TAAR1 levels and sub-cellular distribution are cell line but not breast cancer subtype specific

Abstract

Trace amine-associated receptors are G protein-coupled receptors of which TAAR1 is the most well-studied. Recently, Vattai et al. (J Cancer Res Clin Oncol 143:1637-1647 https://doi.org/10.1007/s00432-017-2420-8 , 2017) reported that expression of TAAR1 may be a marker of breast cancer (BC) survival, with a positive correlation also suggested between TAAR1 expression and HER2 positivity. Neither a role for TAAR1 in breast tissue, nor in cancer, had previously been suspected. We, therefore, sought to provide independent validation and to further examine these putative relationships. First, a bioinformatic analysis on 58 total samples including normal breast tissue, BC-related cell lines, and tumour samples representing different BC sub-types found no clear correlation between TAAR1 mRNA levels and any BC subtype, including HER2 + . We next confirmed the bioinformatics data correlated to protein expression using a well validated anti-human TAAR1 antibody. TAAR1 mRNA levels correlated with the relative intensity of immunofluorescence staining in six BC cell lines (MCF-7, T47D, MDA-MB-231, SKBR3, MDA-MB-468, BT-474), but not in the MCF-10A immortalized mammary gland line, which had high mRNA but low protein levels. As expected, TAAR1 protein was intracellular in all cell lines. Surprisingly MCF-7, SKBR3, and MDA-MB-468 showed pronounced nuclear localization.
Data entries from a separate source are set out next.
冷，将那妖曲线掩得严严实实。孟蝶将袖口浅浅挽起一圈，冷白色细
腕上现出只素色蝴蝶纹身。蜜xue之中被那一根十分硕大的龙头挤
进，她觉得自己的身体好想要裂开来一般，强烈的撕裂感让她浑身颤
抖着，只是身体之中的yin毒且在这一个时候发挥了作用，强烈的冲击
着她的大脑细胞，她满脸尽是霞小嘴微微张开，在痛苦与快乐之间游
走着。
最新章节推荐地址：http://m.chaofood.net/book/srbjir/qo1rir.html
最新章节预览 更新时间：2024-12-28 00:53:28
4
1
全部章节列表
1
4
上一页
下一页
The relative protein expression in MCF-7, MDA-MB-231, and MCF-10A lines was further confirmed by semi-quantitative flow cytometry. Finally, we demonstrate that the commercially available anti-TAAR1 antibody has poor selectivity, which likely explains the lack of correlation with the previous study. Therefore, while we clearly demonstrate variable expression and sub-cellular localization of TAAR1 across BC cell lines, we find no evidence for association with BC subtype.

Keywords: Bioinformatics; Breast cancer; Confocal microscopy; Flow cytometry; Trace amine-associated receptor 1.